-- Material provided follows --

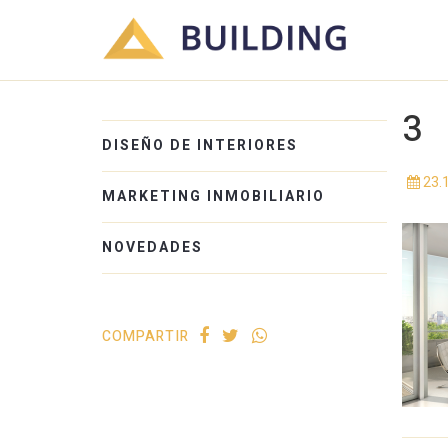
3
DISEÑO DE INTERIORES
23.
MARKETING INMOBILIARIO
NOVEDADES
COMPARTIR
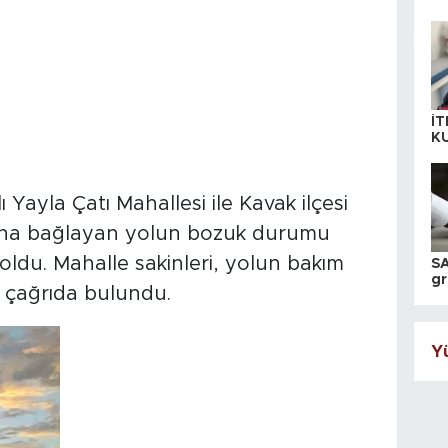
İT
K
KI
A
Yayla Çatı Mahallesi ile Kavak ilçesi
luna bağlayan yolun bozuk durumu
oldu. Mahalle sakinleri, yolun bakım
SA
gr
re çağrıda bulundu.
ih
Yü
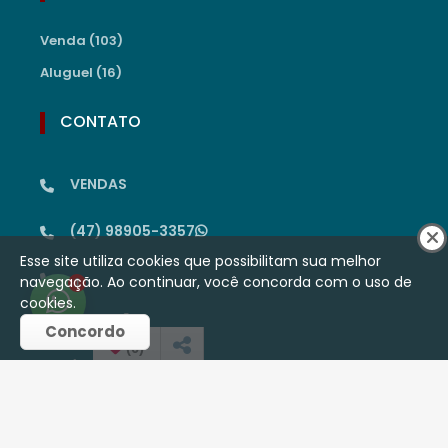
Venda (103)
Aluguel (16)
CONTATO
VENDAS
(47) 98905-3357
Esse site utiliza cookies que possibilitam sua melhor
navegação. Ao continuar, você concorda com o uso de
1
cookies.
LOCAÇÃO
Concordo
(
0
)
(47) 99646-1467
(47) 3523-1320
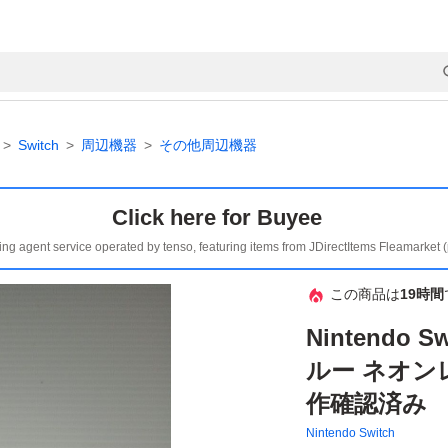
Switch
周辺機器
その他周辺機器
Click here for Buyee
ing agent service operated by tenso, featuring items from JDirectItems Fleamarket 
この商品は
19時間
Nintendo 
ルー ネオン
作確認済み
Nintendo Switch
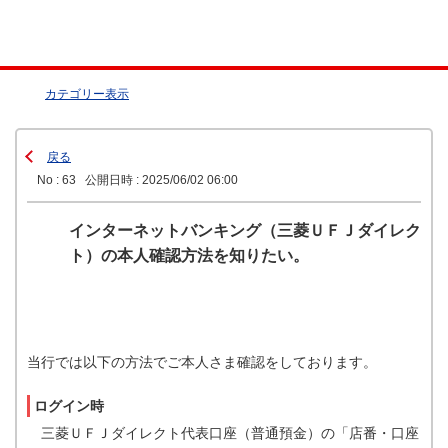
カテゴリー表示
戻る
No : 63
公開日時 : 2025/06/02 06:00
インターネットバンキング（三菱ＵＦＪダイレク
ト）の本人確認方法を知りたい。
当行では以下の方法でご本人さま確認をしております。
ログイン時
三菱ＵＦＪダイレクト代表口座（普通預金）の「店番・口座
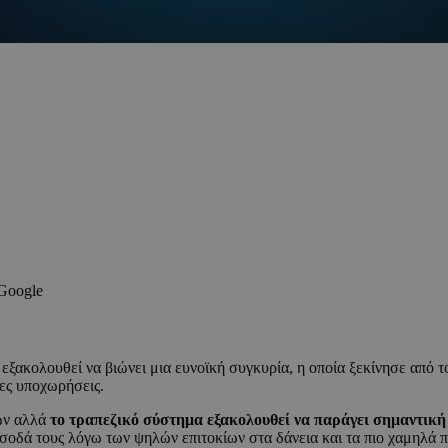
 Google
εξακολουθεί να βιώνει μια ευνοϊκή συγκυρία, η οποία ξεκίνησε από τ
ες υποχωρήσεις.
ών αλλά
το τραπεζικό σύστημα εξακολουθεί να παράγει σημαντικ
σοδά τους λόγω των ψηλών επιτοκίων στα δάνεια και τα πιο χαμηλά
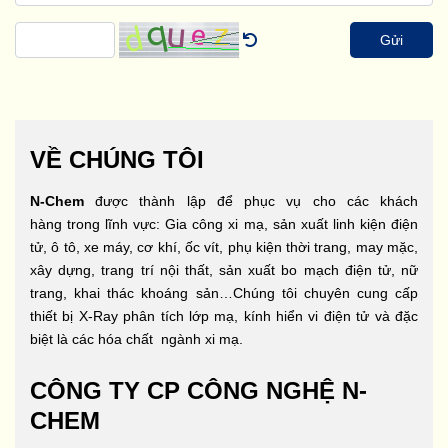
Gửi
VỀ CHÚNG TÔI
N-Chem
được thành lập để phục vụ cho các khách
hàng trong lĩnh vực: Gia công xi mạ, sản xuất linh kiện điện
tử, ô tô, xe máy, cơ khí, ốc vít, phụ kiện thời trang, may mặc,
xây dựng, trang trí nội thất, sản xuất bo mạch điện tử, nữ
trang, khai thác khoáng sản…Chúng tôi chuyên cung cấp
thiết bị X-Ray phân tích lớp mạ, kính hiển vi điện tử và đặc
biệt là các hóa chất ngành xi mạ.
CÔNG TY CP CÔNG NGHỆ N-
CHEM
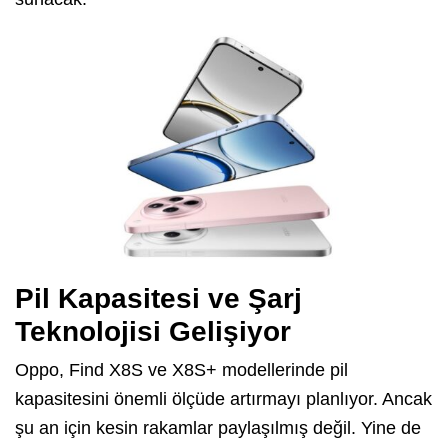
Pil Kapasitesi ve Şarj
Teknolojisi Gelişiyor
Oppo, Find X8S ve X8S+ modellerinde pil
kapasitesini önemli ölçüde artırmayı planlıyor. Ancak
şu an için kesin rakamlar paylaşılmış değil. Yine de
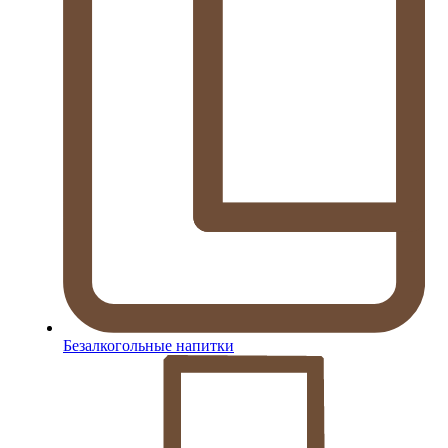
Безалкогольные напитки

-- Material provided concluded --

Problem statement: Take the material above from the line bearing "三菱ＵＦＪダイレクト代表口座（普通預金）の「店番・口座" through the line bearing "Oppo, Find X8S ve X8S+ modellerinde pil" and write it out exactly, both end lines included. Pictures stay out.

Solution to this task:
三菱ＵＦＪダイレクト代表口座（普通預金）の「店番・口座
 Google
εξακολουθεί να βιώνει μια ευνοϊκή συγκυρία, η οποία ξεκίνησε από τ
ες υποχωρήσεις.
ών αλλά
το τραπεζικό σύστημα εξακολουθεί να παράγει σημαντικ
σοδά τους λόγω των ψηλών επιτοκίων στα δάνεια και τα πιο χαμηλά
Gửi
VỀ CHÚNG TÔI
N-Chem
được thành lập để phục vụ cho các khách
hàng trong lĩnh vực: Gia công xi mạ, sản xuất linh kiện điện
tử, ô tô, xe máy, cơ khí, ốc vít, phụ kiện thời trang, may mặc,
xây dựng, trang trí nội thất, sản xuất bo mạch điện tử, nữ
trang, khai thác khoáng sản…Chúng tôi chuyên cung cấp
thiết bị X-Ray phân tích lớp mạ, kính hiển vi điện tử và đặc
biệt là các hóa chất ngành xi mạ.
CÔNG TY CP CÔNG NGHỆ N-
CHEM
Pil Kapasitesi ve Şarj
Teknolojisi Gelişiyor
Oppo, Find X8S ve X8S+ modellerinde pil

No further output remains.